Starting a new year, with eagles and hope for renewing democracy

by Rob Tiller

The last week of 2020 was mostly cold and cloudy here, with extended periods of rain.  I wanted to check on the eagles and other birds at Jordan Lake, but wasn’t sure the weather would work, or if I’d have the necessary willpower.  One morning, when it was still dark, I managed to drag myself out of bed, verified it wasn’t raining, put on long underwear, and drove out of town and down US 1.  Below Jordan dam, there were lots of big birds:  eagles, herons, vultures, and gulls.  

I found a promising spot to set up my tripod, directly across the river from a couple of young bald eagles perched in a pine tree, and hoped to get a shot of them catching fish.  One of them took a dive close to me — too close to shoot with the long lens — but they caught no fish while I was there.  Still, I liked the rushing water, and the many birds flying and calling.  

Last week I learned that one of my favorite nature writers, Barry Lopez, just died at age 75.   These last few months I’ve been reading some of his nonfiction writing on the Arctic and other challenging environments, as I planned my own trips to Alaska and Antarctica (postponed because of the pandemic to 2021).  

Lopez insists that these wild places matter, even when there are no humans in the vicinity.  He’s in favor of animals, rocks, ice, and wind.

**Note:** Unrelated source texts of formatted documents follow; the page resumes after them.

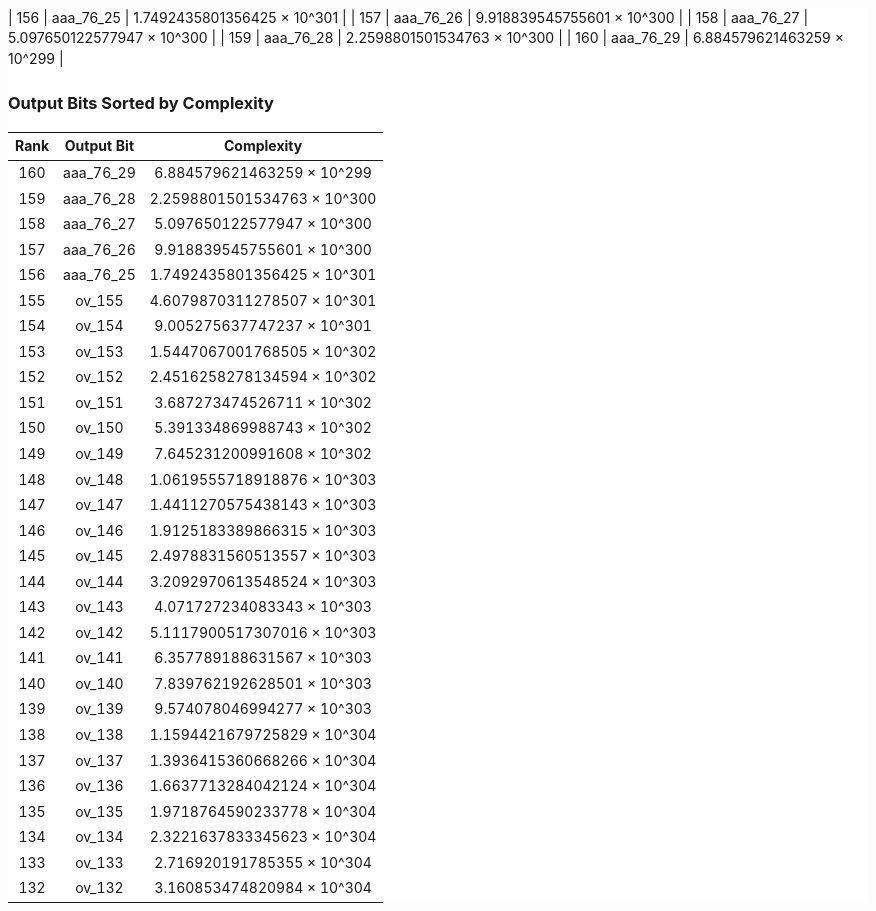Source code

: | 156 | aaa_76_25 | 1.7492435801356425 × 10^301 |
| 157 | aaa_76_26 | 9.918839545755601 × 10^300 |
| 158 | aaa_76_27 | 5.097650122577947 × 10^300 |
| 159 | aaa_76_28 | 2.2598801501534763 × 10^300 |
| 160 | aaa_76_29 | 6.884579621463259 × 10^299 |

### Output Bits Sorted by Complexity

| Rank | Output Bit | Complexity |
|:----:|:----------:|:----------:|
| 160 | aaa_76_29 | 6.884579621463259 × 10^299 |
| 159 | aaa_76_28 | 2.2598801501534763 × 10^300 |
| 158 | aaa_76_27 | 5.097650122577947 × 10^300 |
| 157 | aaa_76_26 | 9.918839545755601 × 10^300 |
| 156 | aaa_76_25 | 1.7492435801356425 × 10^301 |
| 155 | ov_155 | 4.6079870311278507 × 10^301 |
| 154 | ov_154 | 9.005275637747237 × 10^301 |
| 153 | ov_153 | 1.5447067001768505 × 10^302 |
| 152 | ov_152 | 2.4516258278134594 × 10^302 |
| 151 | ov_151 | 3.687273474526711 × 10^302 |
| 150 | ov_150 | 5.391334869988743 × 10^302 |
| 149 | ov_149 | 7.645231200991608 × 10^302 |
| 148 | ov_148 | 1.0619555718918876 × 10^303 |
| 147 | ov_147 | 1.4411270575438143 × 10^303 |
| 146 | ov_146 | 1.9125183389866315 × 10^303 |
| 145 | ov_145 | 2.4978831560513557 × 10^303 |
| 144 | ov_144 | 3.2092970613548524 × 10^303 |
| 143 | ov_143 | 4.071727234083343 × 10^303 |
| 142 | ov_142 | 5.1117900517307016 × 10^303 |
| 141 | ov_141 | 6.357789188631567 × 10^303 |
| 140 | ov_140 | 7.839762192628501 × 10^303 |
| 139 | ov_139 | 9.574078046994277 × 10^303 |
| 138 | ov_138 | 1.1594421679725829 × 10^304 |
| 137 | ov_137 | 1.3936415360668266 × 10^304 |
| 136 | ov_136 | 1.6637713284042124 × 10^304 |
| 135 | ov_135 | 1.9718764590233778 × 10^304 |
| 134 | ov_134 | 2.3221637833345623 × 10^304 |
| 133 | ov_133 | 2.716920191785355 × 10^304 |
| 132 | ov_132 | 3.160853474820984 × 10^304 |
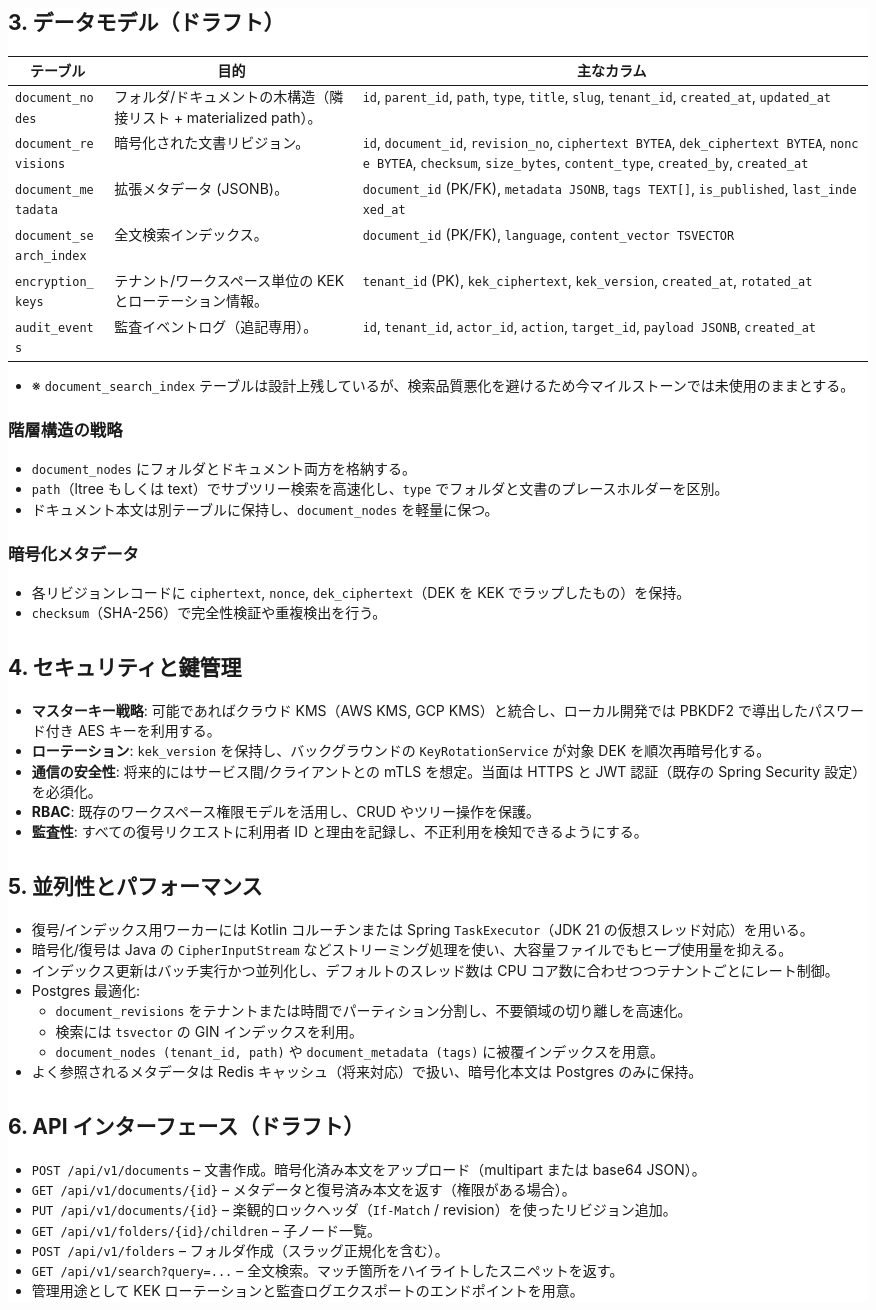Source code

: ## 3. データモデル（ドラフト）

| テーブル | 目的 | 主なカラム |
|----------|------|------------|
| `document_nodes` | フォルダ/ドキュメントの木構造（隣接リスト + materialized path）。 | `id`, `parent_id`, `path`, `type`, `title`, `slug`, `tenant_id`, `created_at`, `updated_at` |
| `document_revisions` | 暗号化された文書リビジョン。 | `id`, `document_id`, `revision_no`, `ciphertext BYTEA`, `dek_ciphertext BYTEA`, `nonce BYTEA`, `checksum`, `size_bytes`, `content_type`, `created_by`, `created_at` |
| `document_metadata` | 拡張メタデータ (JSONB)。 | `document_id` (PK/FK), `metadata JSONB`, `tags TEXT[]`, `is_published`, `last_indexed_at` |
| `document_search_index` | 全文検索インデックス。 | `document_id` (PK/FK), `language`, `content_vector TSVECTOR` |
| `encryption_keys` | テナント/ワークスペース単位の KEK とローテーション情報。 | `tenant_id` (PK), `kek_ciphertext`, `kek_version`, `created_at`, `rotated_at` |
| `audit_events` | 監査イベントログ（追記専用）。 | `id`, `tenant_id`, `actor_id`, `action`, `target_id`, `payload JSONB`, `created_at` |

- ※ `document_search_index` テーブルは設計上残しているが、検索品質悪化を避けるため今マイルストーンでは未使用のままとする。

### 階層構造の戦略
- `document_nodes` にフォルダとドキュメント両方を格納する。
- `path`（ltree もしくは text）でサブツリー検索を高速化し、`type` でフォルダと文書のプレースホルダーを区別。
- ドキュメント本文は別テーブルに保持し、`document_nodes` を軽量に保つ。

### 暗号化メタデータ
- 各リビジョンレコードに `ciphertext`, `nonce`, `dek_ciphertext`（DEK を KEK でラップしたもの）を保持。
- `checksum`（SHA-256）で完全性検証や重複検出を行う。

## 4. セキュリティと鍵管理
- **マスターキー戦略**: 可能であればクラウド KMS（AWS KMS, GCP KMS）と統合し、ローカル開発では PBKDF2 で導出したパスワード付き AES キーを利用する。
- **ローテーション**: `kek_version` を保持し、バックグラウンドの `KeyRotationService` が対象 DEK を順次再暗号化する。
- **通信の安全性**: 将来的にはサービス間/クライアントとの mTLS を想定。当面は HTTPS と JWT 認証（既存の Spring Security 設定）を必須化。
- **RBAC**: 既存のワークスペース権限モデルを活用し、CRUD やツリー操作を保護。
- **監査性**: すべての復号リクエストに利用者 ID と理由を記録し、不正利用を検知できるようにする。

## 5. 並列性とパフォーマンス
- 復号/インデックス用ワーカーには Kotlin コルーチンまたは Spring `TaskExecutor`（JDK 21 の仮想スレッド対応）を用いる。
- 暗号化/復号は Java の `CipherInputStream` などストリーミング処理を使い、大容量ファイルでもヒープ使用量を抑える。
- インデックス更新はバッチ実行かつ並列化し、デフォルトのスレッド数は CPU コア数に合わせつつテナントごとにレート制御。
- Postgres 最適化:
  - `document_revisions` をテナントまたは時間でパーティション分割し、不要領域の切り離しを高速化。
  - 検索には `tsvector` の GIN インデックスを利用。
  - `document_nodes (tenant_id, path)` や `document_metadata (tags)` に被覆インデックスを用意。
- よく参照されるメタデータは Redis キャッシュ（将来対応）で扱い、暗号化本文は Postgres のみに保持。

## 6. API インターフェース（ドラフト）
- `POST /api/v1/documents` – 文書作成。暗号化済み本文をアップロード（multipart または base64 JSON）。
- `GET /api/v1/documents/{id}` – メタデータと復号済み本文を返す（権限がある場合）。
- `PUT /api/v1/documents/{id}` – 楽観的ロックヘッダ（`If-Match` / revision）を使ったリビジョン追加。
- `GET /api/v1/folders/{id}/children` – 子ノード一覧。
- `POST /api/v1/folders` – フォルダ作成（スラッグ正規化を含む）。
- `GET /api/v1/search?query=...` – 全文検索。マッチ箇所をハイライトしたスニペットを返す。
- 管理用途として KEK ローテーションと監査ログエクスポートのエンドポイントを用意。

His writing has an austere beauty and clarity.  I was glad to see he got an admiring obit in the NY TImes, which compared him to Thoreau and Muir.  There was also an appreciative obit in the Economist of January 2d.

I was also pleased to see that another of my helpful sources, Heather Cox Richardson, got some mainstream recognition in the NY Times.  A few months back, Sally put me on to HCR’s daily email newsletter on political matters.  She basically gives a high level summary of the most worrisome news of Trumpworld, with the calm explanatory voice of a professor of American history.  She provides persuasive evidence that sanity persists.

A couple of months back I listened to HCR’s latest book, How the South Won the Civil War.  I expected the book to focus on the post-Reconstruction, Jim Crow era.  In fact, it’s a lively and dramatic overview of American history from colonization till now, with special attention to enslaved and indigenous people.

HCR’s discussion of Western settlement after the Civil War was particularly interesting, with persuasive evidence that both anti-Black and anti-Asian racism shaped the political framework.  She also traces the rise of Movement Conservatism, from Barry Goldwater, through Ronald Reagan, and to the Republican leadership today.  

Richardson shows that our current political system is closely related to the oligarchical and racist system of the antebellum South — a system that never really went away.  It’s a difficult and uncomfortable lesson.  

But she doesn’t seem to have given up on the democratic ideals that have also long been part of the American system.  I’m sure she’d agree, there’s still a chance we can make a better democracy.  With the inauguration around the corner, it could be a good time to renew our vows to build on what’s good in that system.